Dense 层之间的展平操作
Flatten operation between Dense layers
在Keras实现中,我曾经看到最后两个全连接层定义如下
outX = Dense(300, activation='relu')(outX)
outX = Flatten()(outX)
predictions = Dense(1,activation='linear')(outX)
在两个Dense层之间,有一个Flatten层,为什么要在两个全连接层之间加一个Flatten操作。总是需要这样做吗?

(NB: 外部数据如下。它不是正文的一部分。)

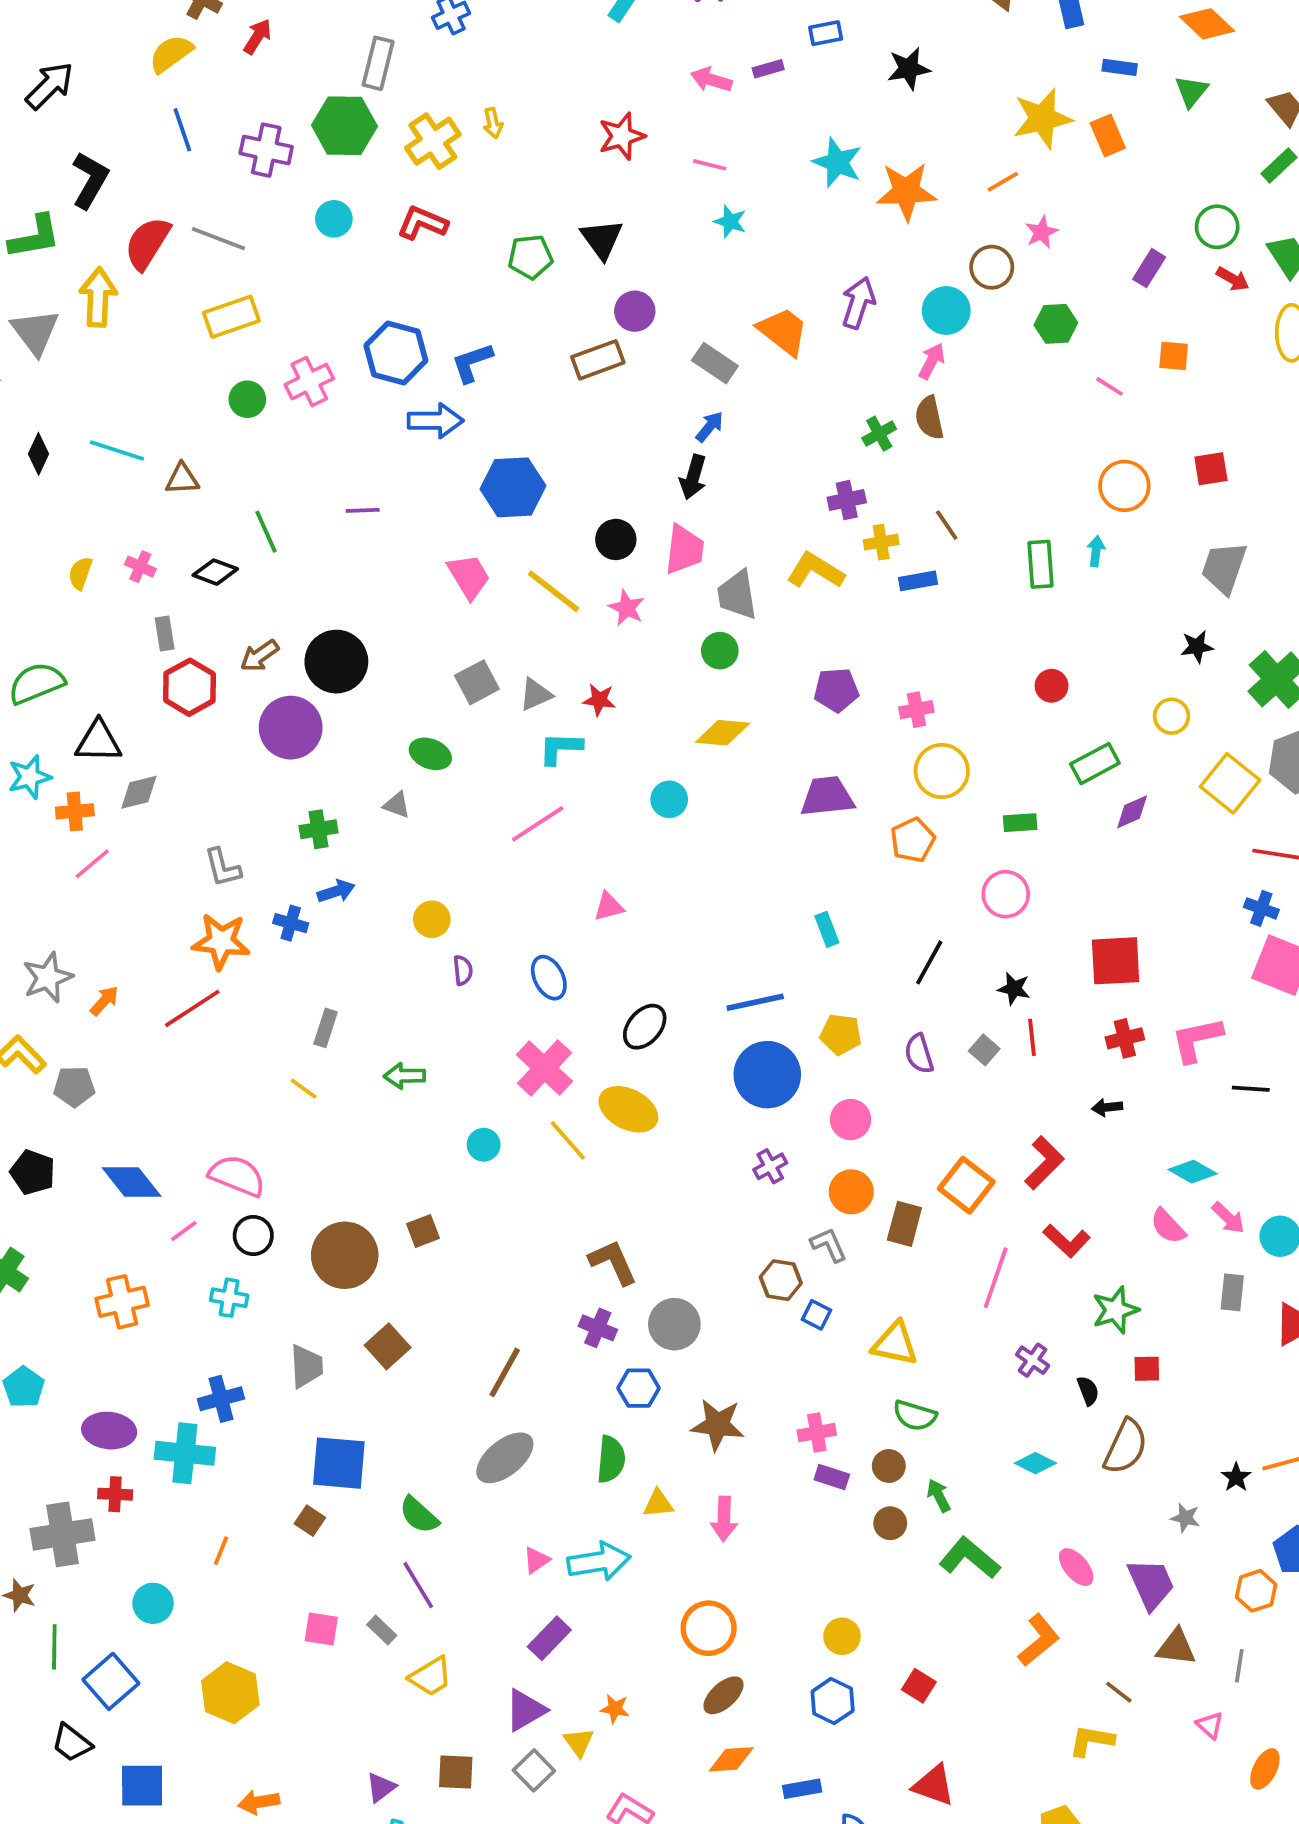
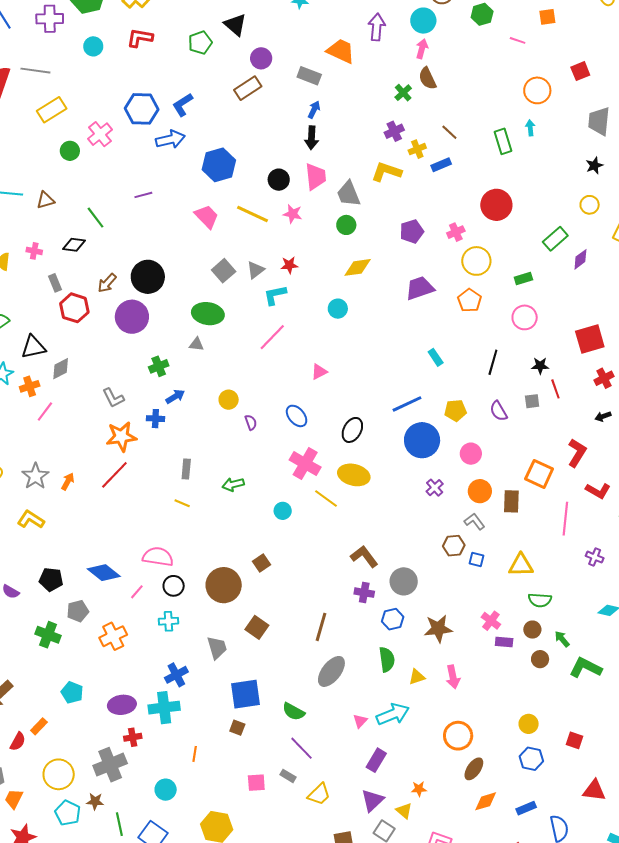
red circle: (1052, 686) -> (496, 205), moved, size x1.8
green ellipse: (430, 754) -> (208, 314), size x1.4
gray square: (984, 1050) -> (532, 401), turned -35
gray pentagon: (74, 1087) -> (78, 611), moved
pink cross: (817, 1433) -> (491, 621), turned -30

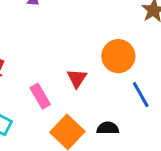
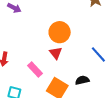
orange circle: (118, 56) -> (60, 32), moved

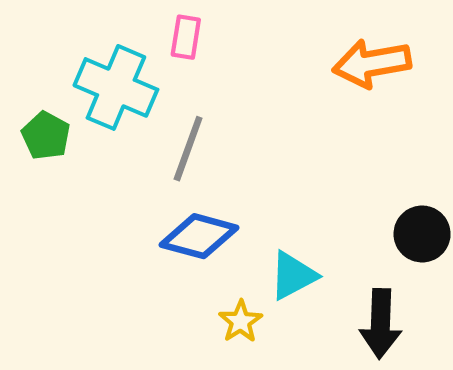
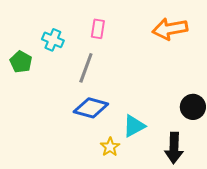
pink rectangle: (186, 37) -> (98, 29), moved
cyan cross: (116, 87) -> (53, 40), size x0.6

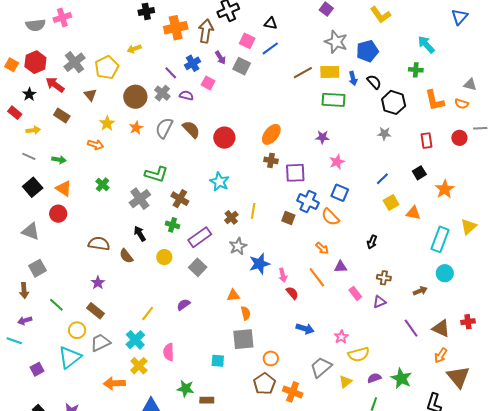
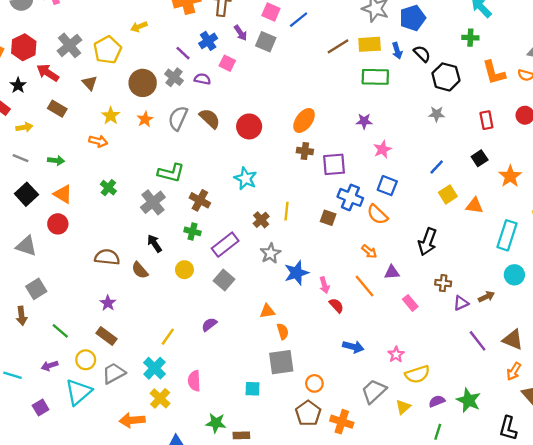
black arrow: (372, 242) -> (427, 242), size x1.6
purple triangle: (379, 302) -> (461, 303), moved
purple arrow: (25, 320) -> (50, 366), moved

简短回答: Flatten 层没有任何参数来学习自身。但是在模型中加入Flatten层可以增加模型的学习参数。
示例: 尝试找出这两个模型之间的区别:
1) 没有 Flatten
:
inp = Input(shape=(20,10,))
A = Dense(300, activation='relu')(inp)
#A = Flatten()(A)
A = Dense(1, activation='relu')(A)
m = Model(inputs=inp,outputs=A)
m.summary()
输出:
input_9 (InputLayer) (None, 20, 10) 0
dense_20 (Dense) (None, 20, 300) 3300
dense_21 (Dense) (None, 20, 1) 301
Total params: 3,601
Trainable params: 3,601
Non-trainable params: 0
2) 与 Flatten
:
inp = Input(shape=(20,10,))
A = Dense(300, activation='relu')(inp)
A = Flatten()(A)
A = Dense(1, activation='relu')(A)
m = Model(inputs=inp,outputs=A)
m.summary()
输出:
input_10 (InputLayer) (None, 20, 10) 0
dense_22 (Dense) (None, 20, 300) 3300
flatten_9 (Flatten) (None, 6000) 0
dense_23 (Dense) (None, 1) 6001
Total params: 9,301
Trainable params: 9,301
Non-trainable params: 0
最后,加不加Flatten层取决于手头的数据。有更多的参数要学习可能会导致更准确的模型或可能导致过度拟合。所以,一个答案应该是:"apply both, choose best"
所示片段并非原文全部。